Auburn football legend Bo Jackson to have procedure to fix year-long hiccups
Auburn football legend and famed two-sport athlete Bo Jackson says he will have a medical procedure to solve a chronic hiccup he has suffered with for nearly a year.
Jackson told WJOX-FM in Birmingham that the strange medical phenomenon is what kept him away from the dedication of the statue to Frank Thomas that was held at Auburn during its spring football game last month.
"I wasn't [at the ceremony] because of dealing with hiccups," Jackson said.
"I've had the hiccups since last July. I'm getting a medical procedure done at the end of this week, I think, to try to remedy it. I've been busy sitting at the doctor's poking me, shining lights down my throat, probing me every way they can to find out why I've got these hiccups. That's the only reason I wasn't there."
Jackson said that doctors were unable to give him a clear diagnosis or cause of the condition and noted that the customary fixes have not solved the problem.
"I have done everything," Jackson said. "Scare me, hang me upside down, drink water, smell the ass of a porcupine. It doesn't work."
Bo Jackson at Auburn and beyond
Jackson had a legendary career at Auburn, running for 4,303 yards and scoring 43 touchdowns in the regular season.

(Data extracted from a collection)
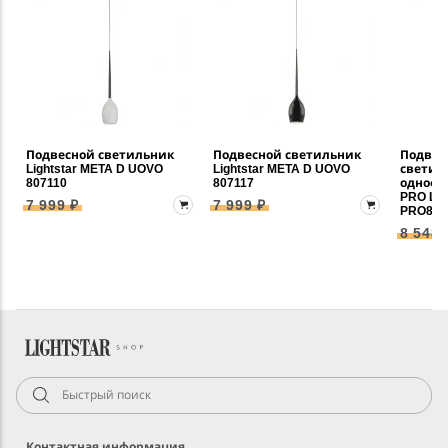
Подвесной светильник
Подвесной светильник
Подвес
Lightstar META D UOVO
Lightstar META D UOVO
светил
807110
807117
однофа
PRO Lig
7 999 ₽
7 999 ₽
PRO807
8 548 
Контактная информация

- What you will do:
1. Can you write out the Bo Jackson hiccups article again, starting with "Jackson said that" and going on through "the regular season.", but with "porcupine" changed to "skunk"?
2. Could you take the article on Bo Jackson's hiccups further, picking up right after its final sentence?

- Outputs in order:
1.
Jackson said that doctors were unable to give him a clear diagnosis or cause of the condition and noted that the customary fixes have not solved the problem.
"I have done everything," Jackson said. "Scare me, hang me upside down, drink water, smell the ass of a skunk. It doesn't work."
Bo Jackson at Auburn and beyond
Jackson had a legendary career at Auburn, running for 4,303 yards and scoring 43 touchdowns in the regular season.

2.
In 1985, he had four 200-yard rushing games in a 1,786-yard campaign — still the second-best performance by any rusher in SEC history — and won the Heisman Trophy, what he called his greatest single honor.
That's saying something when you consider the full-scale athlete Jackson was.
Prior to playing at Auburn, Jackson was seriously pursued by the New York Yankees, who chose him in the second round of the 1982 MLB Draft out of high school.
Jackson elected to play for Auburn instead, finishing with the SEC's fourth-most all-time career yardage mark, two consensus All-American honors, and averaging 6.6 yards per carry in his collegiate career.
Jackson was also a member of the Auburn baseball team, where he posted a .338 career batting average in 90 games.
Tampa Bay picked Jackson as the No. 1 overall selection in the 1986 NFL Draft, but he didn't sign with the Buccaneers franchise, instead going to the Kansas City Royals baseball team, which selected him in the fourth round of the 1986 MLB Draft. His baseball career ended at age 32 after the strike-shortened 1994 season.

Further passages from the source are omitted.